Hello all - I'm sure I'm reinventing the wheel here, but I'm not sure the solution I've found public so far
http://www-cs-students.stanford.edu/~amitp/Articles/HexLOS.h... is always correct. That one depends on a modified Bresenham line-drawing algorithm, and the Line of Sight may cross a hex even if it's not enough to warrant getting an ON pixel after the rounding (the idea of the algorithm for square grids).

Superpose a rectangular x,y grid onto the hex grid, such as one direction of hex-centers coincides with the x axis. So, the centers of hexes along it have x,y coordinates (0,0) - the observer/firer, (1,0), (2,0) ...



My hex-grid coordinates are what wargamers use 'by eye', and are different from the two systems proposed in that article:
D -> distance in hexes
L -> 'laterality' i.e. how many hex rows away from the x axis
A hex of hex-coordinates (D,L) moves from the origin: D-L hexes along the axis, and L hexes to 60 degrees (suppose 'up')

The rectangular coordinates of hex-coords (1,1) are (1/2, sqrt(3)/2)

So, the rectangular coordinates of the center of a hex (say the Target) are:

Xt = Dt - Lt/2
Yt = Lt * sqrt(3)/2

The coordinates of the lowest corner of the Obstacle hex are:

Xo = Do - Lo/2
Yo = Lo * sqrt(3)/2 - sqrt(3)/3

(Note: the lowest corner, and not e.g. the right-lower corner is the critical one if-and-only-if Dt >= 2* Lt. Else, look at it from another angle - rotate the X axis 60 degrees and mirror the image)

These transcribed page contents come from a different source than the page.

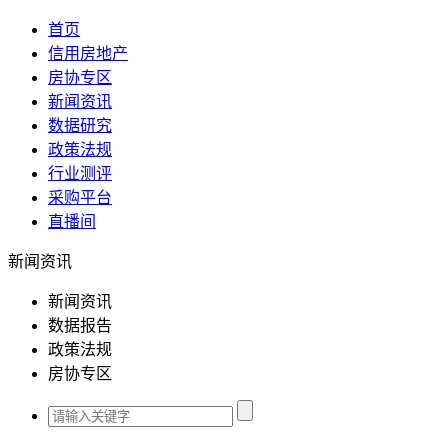
首页
信用房地产
房协专区
新闻资讯
数据研究
政策法规
行业测评
采购平台
直播间
新闻资讯
新闻资讯
数据报告
政策法规
房协专区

There is LOS to the target if the slope of the Firer-Obstacle line is not lower than the slope of the Firer-Target line:

So = Yo / Xo = (Lo * sqrt(3)/2 - sqrt(3)/3) / (Do - Lo/2)
St = Yt / Xt = (Lt * sqrt(3)/2) / (Dt - Lt/2)

So >= St
simplify by sqrt(3)/6

(3*Lo - 2) / (Do - Lo/2) >= 3*Lt / (Dt - Lt/2)

so there results the Minimum distance to the target to have LOS, given the other 3 variables (distance to obstacle, laterality of target and obstacle):

Dt min = Lt/2 + (Do - Lo/2) * 3*Lt / (3*Lo - 2)

not easy to apply, but cannot be further simplified meaningfully.

A particular case is when both target and obstacle are 1 hex lateral from the axis: Lt=1, Lo=1. Then the "3* X-distance" rule applies:

Dt min = 0.5 + (Do - 0.5) * 3

Example in image: if the obstacle is 2 hexes away, 1 lateral (Do=2, Lo=1), the nearest hex that is 1 lateral that is (barely) visible is (5,1):

Dt min = 0.5 + (2 - 0.5) * 3 = 0.5 + 4.5 = 5